**Exercises**
1 – Please print everything in the DVD column from "MGM Home Entertainment" down to "ending and more.".
2 – Say whether each statement agrees with the DVD column, answering yes or no and quoting the deciding words: (a) "Man on the Train" is released by Paramount DVD at $29.99. (b) Milan is an elderly former teacher. (c) The special edition of "To Live and Die in L.A." includes an alternate ending.
3 – In the DVD column, who plays Manesquier's sister?
===== Text segment =====
- The Washington Times - Tuesday, December 2, 2003

Prolific French auteur Patrice Leconte, late of such inventive gems as “Monsieur Hire,” “Ridicule” and “The Widow of St. Pierre,” tops even that impressive output with his latest character-driven winner, Man on the Train, new from Paramount DVD ($29.99). It’s our…

Video pick of the week

Veteran actor Jean Rochefort and music idol Johnny Hallyday (“the French Elvis”) star as Manesquier, an elderly, fastidious former teacher, and Milan, a mysterious middle-aged drifter, two strangers who share a few days in a somnolent French hamlet. The lonely Manesquier opens his house to the laconic Milan, who’s secretly there to case an upcoming bank heist. An unexpected bond forms between the two, both of whom take time to reflect on lives of thwarted ambitions and unrealized dreams.

While that synopsis would seem to signal a starkly meditative movie, “Man on the Train” is anything but. Beyond its generous dollops of wry wit and dead-on dialogue, “Man” ultimately takes an intriguing “Twilight Zone”-style twist as the men begin imitating each other, unaware that their escalating connection may well be a matter of literal life and death.

Both the gently self-mocking Mr. Rochefort and the moody Mr. Hallyday supply pure pleasure as they burrow deep into the souls of their indelible roles. Supporting actors, including “Eyes Without a Face” alum Edith Scob as Manesquier’s sister, prove equally up to the task.

While Paramount’s DVD arrives sans frills beyond a beautiful widescreen transfer, “Man on the Train” arrives as a haunting journey worthy of repeat viewings.

Collectors’ corner

MGM Home Entertainment retrieves two very different fan faves from the vaults this week: John Schlesinger’s multi-Oscar-winning Darling, starring Julie Christie, Dirk Bogarde and Laurence Harvey, takes an acerbic look at the high-fashion world, circa 1965. Director William (“The French Connection”) Friedkin’s 1985 action noir To Live and Die in L.A. ($19.98 each), pitting maverick federal agent William L. Petersen against ruthless killer Willem Dafoe, surfaces in a special edition replete with a Friedkin audio commentary, featurettes, deleted scene, alternate ending and more.
===== Provided information =====
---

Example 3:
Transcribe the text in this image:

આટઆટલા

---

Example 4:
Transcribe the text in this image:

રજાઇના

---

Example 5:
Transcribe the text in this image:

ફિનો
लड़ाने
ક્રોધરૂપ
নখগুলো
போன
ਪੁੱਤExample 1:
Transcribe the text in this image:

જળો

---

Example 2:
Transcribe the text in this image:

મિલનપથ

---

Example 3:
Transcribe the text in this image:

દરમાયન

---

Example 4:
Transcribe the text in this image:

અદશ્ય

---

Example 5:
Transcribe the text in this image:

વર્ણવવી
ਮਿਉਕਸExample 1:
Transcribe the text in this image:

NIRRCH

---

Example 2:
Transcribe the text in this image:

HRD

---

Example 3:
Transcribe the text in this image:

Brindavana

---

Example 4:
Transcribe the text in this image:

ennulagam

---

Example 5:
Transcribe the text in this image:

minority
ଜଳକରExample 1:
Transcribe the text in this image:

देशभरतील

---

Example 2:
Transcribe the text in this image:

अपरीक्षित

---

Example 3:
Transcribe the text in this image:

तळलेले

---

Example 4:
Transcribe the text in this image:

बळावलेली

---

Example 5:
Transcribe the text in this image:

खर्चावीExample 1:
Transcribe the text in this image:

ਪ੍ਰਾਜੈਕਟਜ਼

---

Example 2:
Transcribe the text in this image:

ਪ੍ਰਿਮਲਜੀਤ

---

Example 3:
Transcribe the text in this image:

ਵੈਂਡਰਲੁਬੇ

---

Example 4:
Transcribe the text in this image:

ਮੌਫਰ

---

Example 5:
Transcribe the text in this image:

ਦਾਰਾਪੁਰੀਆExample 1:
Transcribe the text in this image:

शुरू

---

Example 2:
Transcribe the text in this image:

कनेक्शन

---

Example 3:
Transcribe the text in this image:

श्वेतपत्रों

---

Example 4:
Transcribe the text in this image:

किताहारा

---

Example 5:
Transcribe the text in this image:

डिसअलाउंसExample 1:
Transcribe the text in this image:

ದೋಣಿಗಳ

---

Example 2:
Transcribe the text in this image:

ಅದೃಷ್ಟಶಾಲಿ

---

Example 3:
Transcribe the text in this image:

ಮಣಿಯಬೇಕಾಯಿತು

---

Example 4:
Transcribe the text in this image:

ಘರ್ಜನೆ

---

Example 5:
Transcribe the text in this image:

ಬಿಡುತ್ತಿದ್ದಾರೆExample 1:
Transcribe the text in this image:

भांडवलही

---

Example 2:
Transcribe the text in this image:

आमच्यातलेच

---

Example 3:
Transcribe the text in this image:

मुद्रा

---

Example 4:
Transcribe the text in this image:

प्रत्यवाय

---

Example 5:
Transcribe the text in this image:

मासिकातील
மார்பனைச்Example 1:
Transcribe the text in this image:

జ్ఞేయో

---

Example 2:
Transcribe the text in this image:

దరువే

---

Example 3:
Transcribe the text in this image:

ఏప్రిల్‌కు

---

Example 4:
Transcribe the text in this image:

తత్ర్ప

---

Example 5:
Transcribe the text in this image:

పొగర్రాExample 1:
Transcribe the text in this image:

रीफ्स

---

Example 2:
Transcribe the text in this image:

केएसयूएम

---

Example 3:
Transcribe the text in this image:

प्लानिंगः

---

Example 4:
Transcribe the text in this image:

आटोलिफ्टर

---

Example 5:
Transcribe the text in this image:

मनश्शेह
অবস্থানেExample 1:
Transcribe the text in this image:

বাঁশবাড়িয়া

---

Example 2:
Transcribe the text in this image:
=====
**Responses for each task**
1 –
MGM Home Entertainment retrieves two very different fan faves from the vaults this week: John Schlesinger’s multi-Oscar-winning Darling, starring Julie Christie, Dirk Bogarde and Laurence Harvey, takes an acerbic look at the high-fashion world, circa 1965. Director William (“The French Connection”) Friedkin’s 1985 action noir To Live and Die in L.A. ($19.98 each), pitting maverick federal agent William L. Petersen against ruthless killer Willem Dafoe, surfaces in a special edition replete with a Friedkin audio commentary, featurettes, deleted scene, alternate ending and more.

2 –
(a) Yes: "new from Paramount DVD ($29.99)"
(b) No: "Manesquier, an elderly, fastidious former teacher, and Milan, a mysterious middle-aged drifter"
(c) Yes: "replete with a Friedkin audio commentary, featurettes, deleted scene, alternate ending and more"

3 – Edith Scob.